Младенческие глаза глядели в душу ему, и с последним какувом вместо радости ощутил Годжук Мерген вдруг боль какую-то в сердце и грусть, сожаленье великое ко всему живущему на свете, такому кратковременному и беззащитному, — да, боль и с нею нежность, какую в жизни еще не испытывал никогда…
4
И непереносимым отчего-то стало ему дорожное одиночество, этот путь наедине с бескрайними под равнодушным небом песками, перевеваемыми ветром, с собою, со своим колыбельным мукамом, который уже просился в нем к людям, на их высший суд, — к жилью захотелось Годжуку Мергену, к людям, к Айпарче, так как без них ничего не значил ни он сам, ни его новый мукам. И весь остаток дороги торопил он уставшего коня, представляя себе, как подъедет он к своей кибитке, как встретит его жена, тоже, должно быть, соскучившаяся за эту долгую неделю… Нет, Годжук не жалел, взяв вину на себя, о своем решении: пусть верит, ждет, ибо так ли уж редко становится надежда второй нашей жизнью?.. Не может он допустить, чтобы она, любимая и любящая, казнилась потом всю жизнь, обвиняя себя во всех грехах, — нет, не для женщины эта суровость правды. Пусть жалеет его, пусть даже охладеет ее сердце к нему, который не может будто дать ей полное женское, материнское счастье, но сказать правду ей он не в силах. И пусть уж лучше, на худой случай, будет выглядеть он упрямым последователем шариата, но и отпустить ее, сделать полной сиротой в этой степи он не сможет тоже, потому что ни с кем все равно не обретет она теперь своего счастья… Тяжело было думать обо всем этом Годжуку, но вместе и определенность была: решение он принял — и надо теперь лишь держаться его…

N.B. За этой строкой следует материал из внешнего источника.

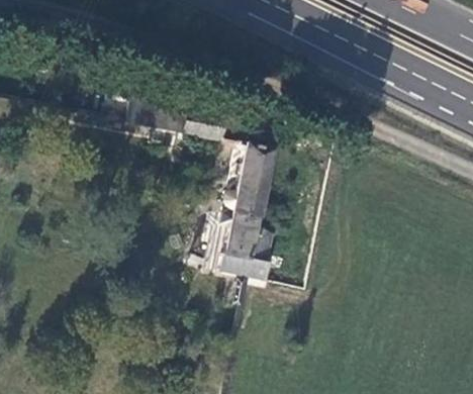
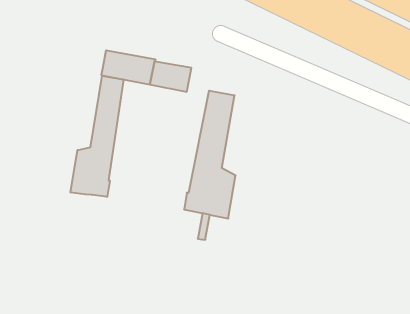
building: none -> [70,76,123,197]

И у кибитки встретила его Айпарча. Вся посветлевшая лицом, нетерпеливо сияя навстречу своими чистыми глазами, дождалась, когда он слезет с коня, подошла, взяла его огрубевшие в степи руки — и вдруг спрятала в них свое лицо, выдохнула еле слышно:
— Так ждала я тебя, Годжук… Думала, случилось что по дороге. И так боялась за тебя…

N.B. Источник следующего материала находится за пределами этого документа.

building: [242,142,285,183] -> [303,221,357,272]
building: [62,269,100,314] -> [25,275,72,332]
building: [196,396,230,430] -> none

И слезы ее горячие почувствовал он на своих ладонях. До сердца его дошли эти слезы, и горячо, хорошо стало от них в груди. Лучшей встречи не мог представить себе Годжук, уж он-то знал цену слез жены своей, прирожденной степнячки.
— Случилось, милая… — улыбнулся он склоненной ее голове, вдыхая полынно-теплый родной запах волос ее, по которому так тосковал в пути. — Но после об этом. Веди в кибитку, хозяйка.

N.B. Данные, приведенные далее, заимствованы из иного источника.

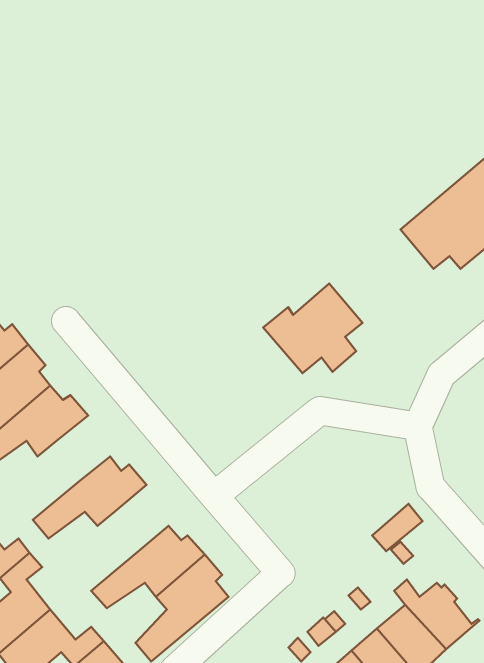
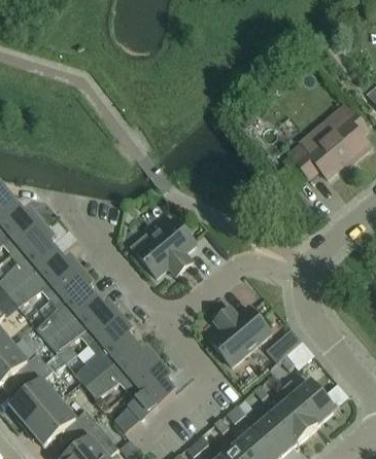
building: [263,283,362,373] -> [131,217,196,276]
building: none -> [37,272,98,340]
building: none -> [210,307,271,365]
building: none -> [75,317,136,386]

— А у нас гостья, Годжук, — сказала она вполголоса, подняв на него счастливые, промытые слезами глаза, — Из аульных женщин. Но это ничего, она ненадолго.
— Надолго, нет ли — об этом знать хозяину не положено, — пошутил он.
Эта женщина с ребенком появилась на второй день после отъезда мужа — появилась, чтобы познакомиться и поздравить с новым жилищем, с новым очагом, и в том не было ничего странного: чем быстрее сойдешься с аульными жителями, тем лучше. Она была не старше Айпар-чи и красива, только глаза ее успели отчего-то потускнеть и обозначились горькие складочки у губ, словно думала она все время о чем-то скорбном.
После первых приветствий и знакомства Гюльдже-мал — а именно так звали эту женщину — сказала свойственным ей резковатым голосом:
— А твоего мужа зовут ведь Годжуком Мергеном… или я ошиблась?
— Нет, ты не ошиблась, — ответила удивленная Ай-парча. — Но неужели все в ауле уже знают о нас?
— Еще не все. Однако имя Годжука Мергена уже бежит впереди его коня. И было известно здесь и раньше…
— Но почему? Или он сделал что плохое? Но честь рода Мергенов…
— Да нет, сестра, как раз наоборот. Его дутар виновником тому, только и всего.